Aus den Fragestellungen ergibt sich eine gewisse naive Technikgläubigkeit. Muss man eine Sache tun, nur weil sie machbar ist? Die Fa. Electrolux hat schon vor >5 Jahren den intelligenten Gefrier/Kühlschrank avisiert. Will ihn einer? Würde ihn einer bezahlen?
Beispiel: Ich bekomme drei Packungen Rahmspinat geschenkt, der muss aufgebraucht werden. Der Kühlschrank folgert: Mein Boss mag Rahmspinat. Er bestellt neu. Ich esse bis ans Ende meiner Tage widerlichen Rahmspinat oder entwurzle den Kühlschrank (Stecker). Vielleicht ist auch der Bar-Code-Leser defekt und der Kühlschrank bestellt einen Palette Hundefutter, die muss ich dann auch essen oder mir einen Hund zulegen.

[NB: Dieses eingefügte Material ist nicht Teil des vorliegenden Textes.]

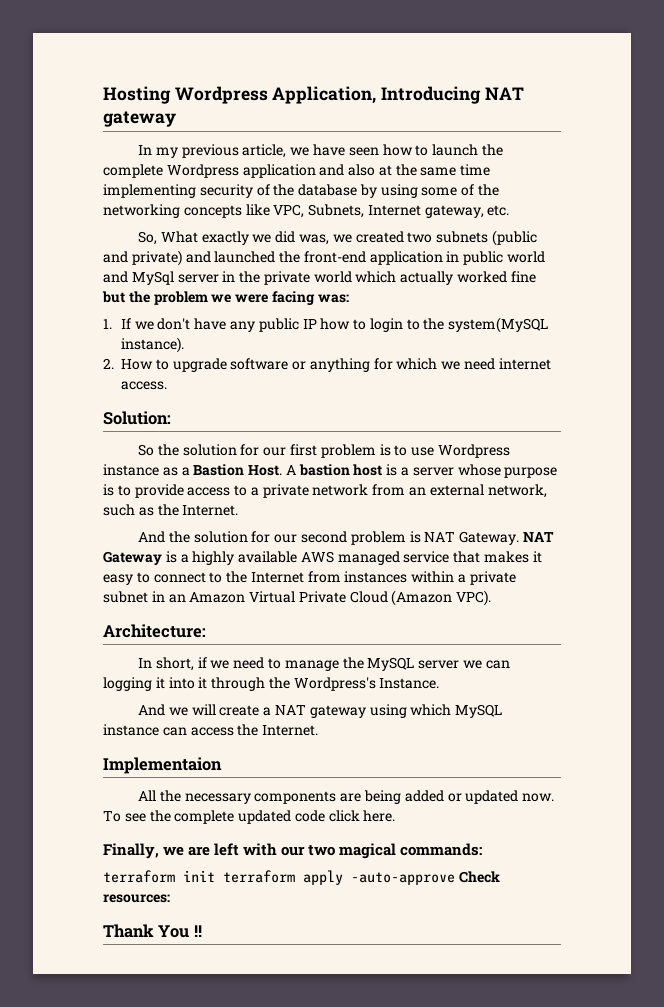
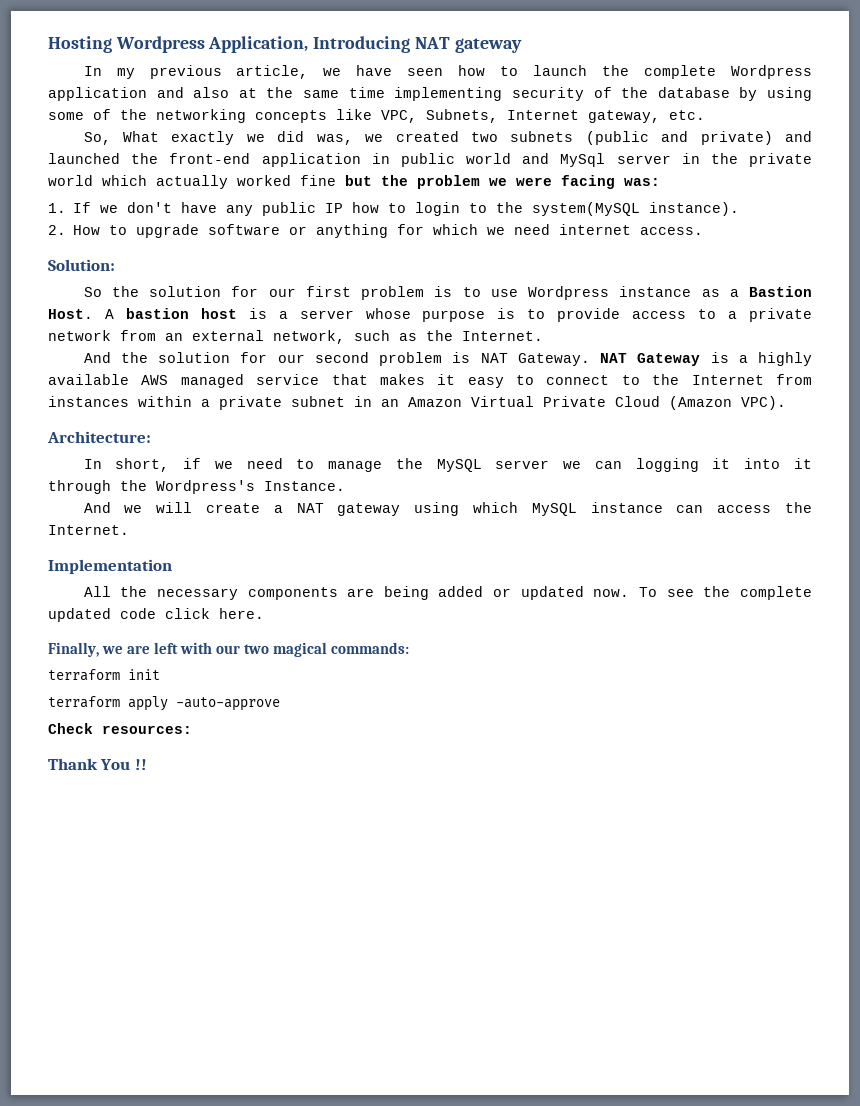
[103,757,222,774] Implementaion -> [48,559,172,574] Implementation
(215, 876) none -> (160, 674) //
(455, 878) none -> (280, 704) //

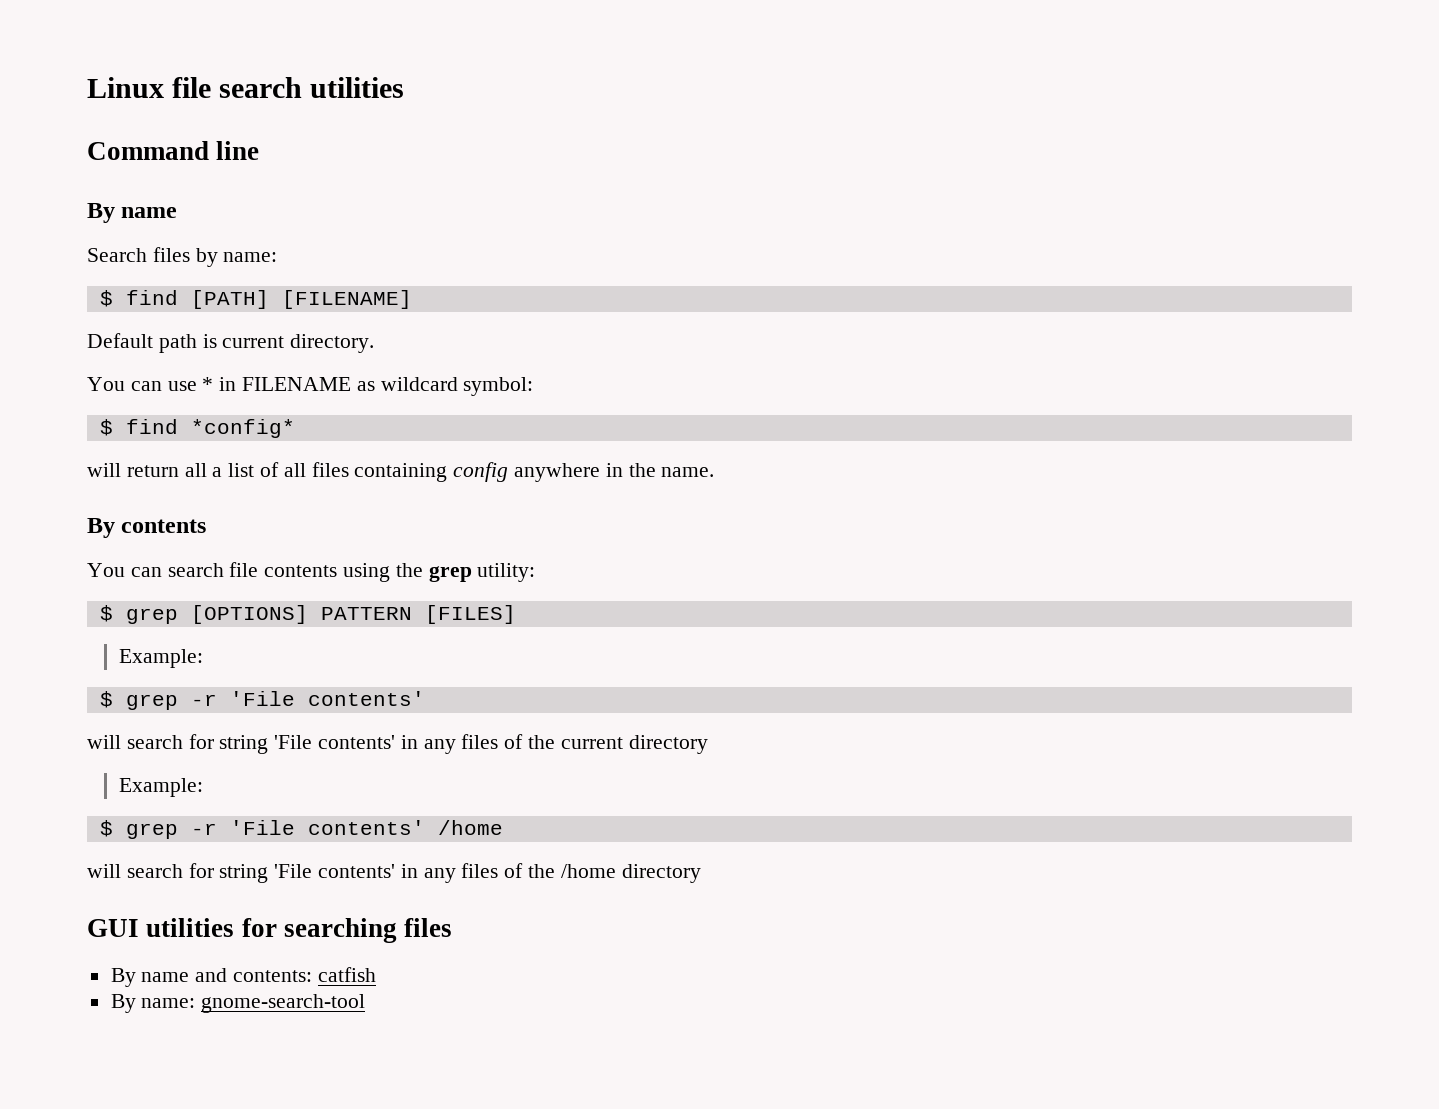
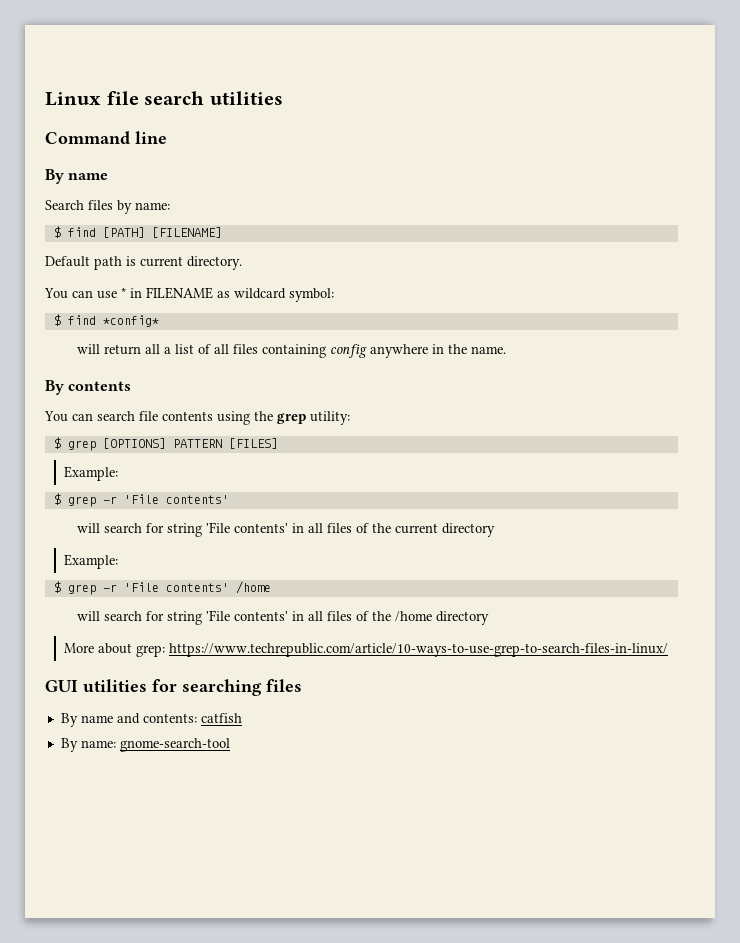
[423,739,456,754] any -> [307,523,323,533] all
[423,868,456,883] any -> [307,611,323,621] all
(701, 873) none -> [64,643,669,657] // More about grep: https://www.techrepublic.com/article/10-ways-to-use-grep-to-search-files-in-linux/

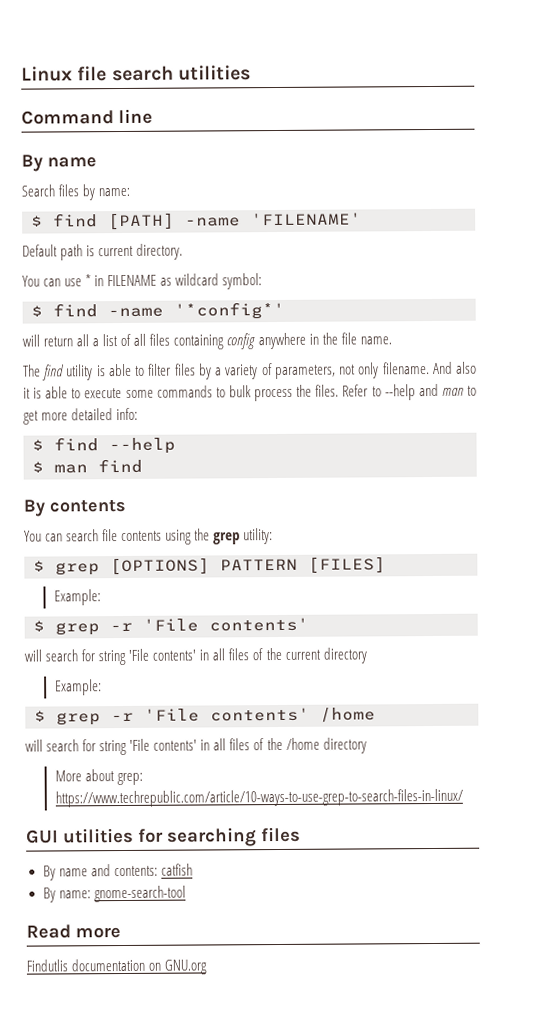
[151,227,222,238] [FILENAME] -> [185,212,362,227] -name 'FILENAME'
[102,315,159,327] *config* -> [108,301,285,320] -name '*config*'
(467, 349) none -> [340,332,357,345] file
(506, 350) none -> [23,361,478,381] [23,383,478,402] [23,407,139,425] [32,437,176,455] [32,458,143,474] // The find utility is able to filter files by a variety of parameters, not only filename. And also it is able to execute some commands to bulk process the files. Refer to --help and man to get more detailed info: // $ find --help // $ man find
(230, 745) none -> [26,924,121,939] [26,958,208,975] // Read more // Findutlis documentation on GNU.org

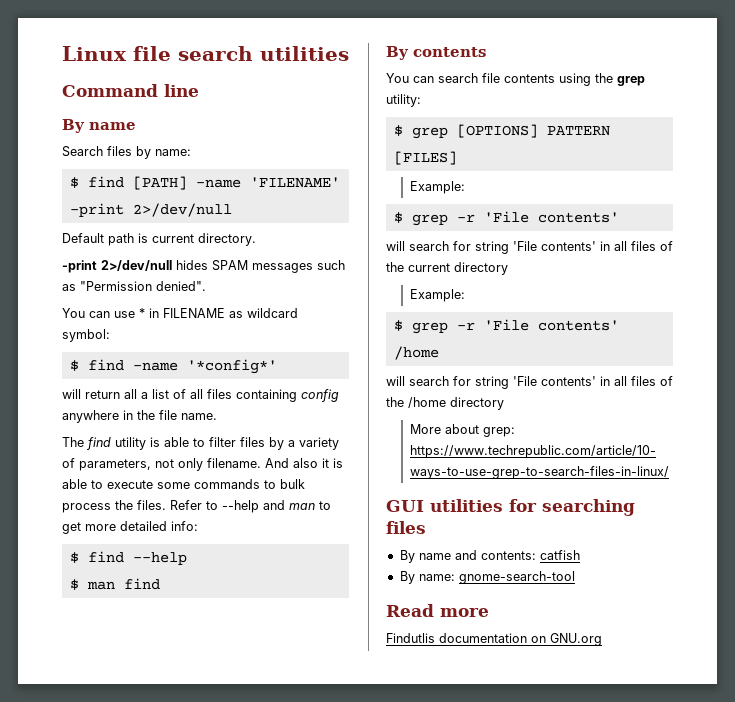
(362, 219) none -> [69,203,232,217] -print 2>/dev/null
(184, 251) none -> [62,260,345,273] [62,281,206,291] // -print 2>/dev/null hides SPAM messages such as "Permission denied".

Ich fahre schon ein intelligentes (ha, ha) Auto aus Dingolfing mit Internetanschluss etc. Das konnte vor drei Wochen nicht mal mit dem Servicemobil, trotz neuster Software, kommunizieren. Den mechanisch defekten wassergekühlten Generator konnte es weder diagnostizieren, noch gar wechseln. Und welche technische Redundanz besitzt ein Kfz überhaupt , um sich selbst zu reparieren? Vielleicht einen virtuellen Scheibenbremsbelag wechseln? Oder soll das System demnächst Motoröl replizieren? Abenteuerliche Vorstellung. Als Hf-Ingenieur habe ich mich jahrelang mit komplexer Militärelektronik befasst. Die Hälfte der Probleme waren durch Softwarefehler und falsche Sensorinformationen erzeugt. Ich würde die gesamte obige Fragestellung unter "marketing hype" abspeichern. Noch könnte ich ein Auto ohne "keyless go" und ohne Spracherkennung starten. In diesem Sinne:(Nicht) weiter so.